>> begin Page
Deflation in the tech industry

Bitcoin fans, take note.

Deflation is bad.

This is not, normally, a controversial thing to say. The idea that low and stable inflation is a good thing is one of the few maxims of economics which is widely held.

Except if you like Bitcoin.

My piece last month looking at how Japan and Bitcoin are both hamstrung by their deflationary economies was meant to highlight the similarity between the two, but it also brought out a difference: whereas Japan is trying to change their economy, Bitcoin fans are trying to change economics.

By far the most common example that they cite is that of the technology sector. That's unsurprising, given people with a lot invested in Bitcoin (both figuratively and literally) tend to be pretty techie. So I'm not being unfair by pointing to Brent McCulloch's comment from last week as typical (I've cleared up the formatting a bit):

Great Article! Your arguments about deflation highlight the exact reason I never buy technology. The whole sector is deflationary!

For example, why would anyone spend their money on an iPad2 now? If they just hold onto their money a bit longer and wait for the iPad3 to come out, the same amount of money will have so much more purchasing power! Why even spend it on that iPad3 at that point, we know the iPad4 is just a year away, right? If they save their money for just 12 more months, for the iPad4, it’ll have so much more effective purchasing power.

This is why no one ever buys technology, their currency is deflating relative to technological products. Don't believe the sales figures from these tech companies, it's all smoke and mirrors I tell you! Smoke and mirrors!

Biting sarcasm.
>> end Page
Your tasks
**1)** Name every iPad model mentioned in the deflation article.
**2)** From the deflation article, extract word for word the part that opens with the words containing "For example, why" and closes with "effective purchasing power.".
The data come from a separate source unrelated to the deflation article.
>> begin Available data
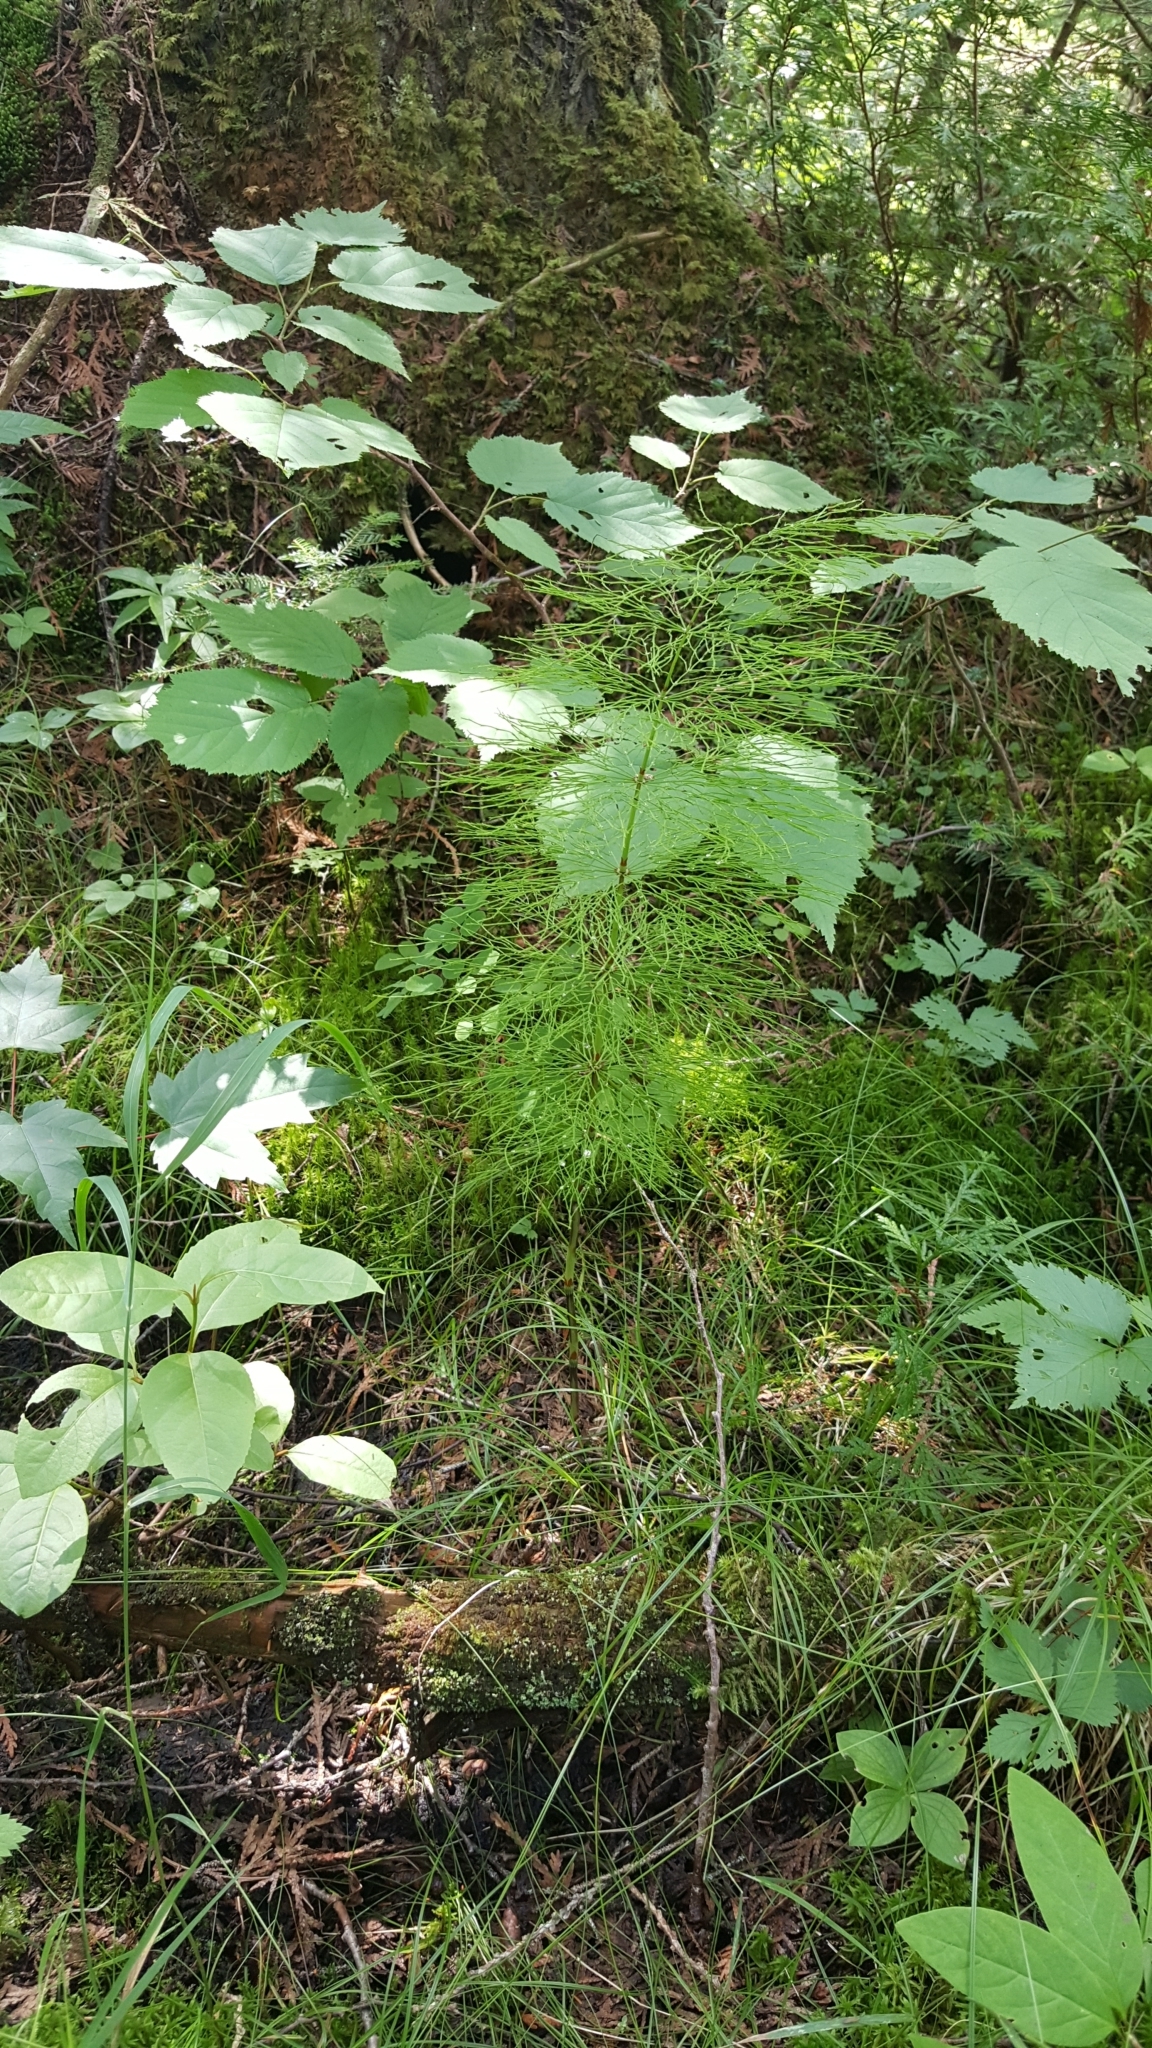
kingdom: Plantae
>> end Available data
Outputs by task
**1)** iPad2, iPad3, iPad4

**2)**
For example, why would anyone spend their money on an iPad2 now? If they just hold onto their money a bit longer and wait for the iPad3 to come out, the same amount of money will have so much more purchasing power! Why even spend it on that iPad3 at that point, we know the iPad4 is just a year away, right? If they save their money for just 12 more months, for the iPad4, it’ll have so much more effective purchasing power.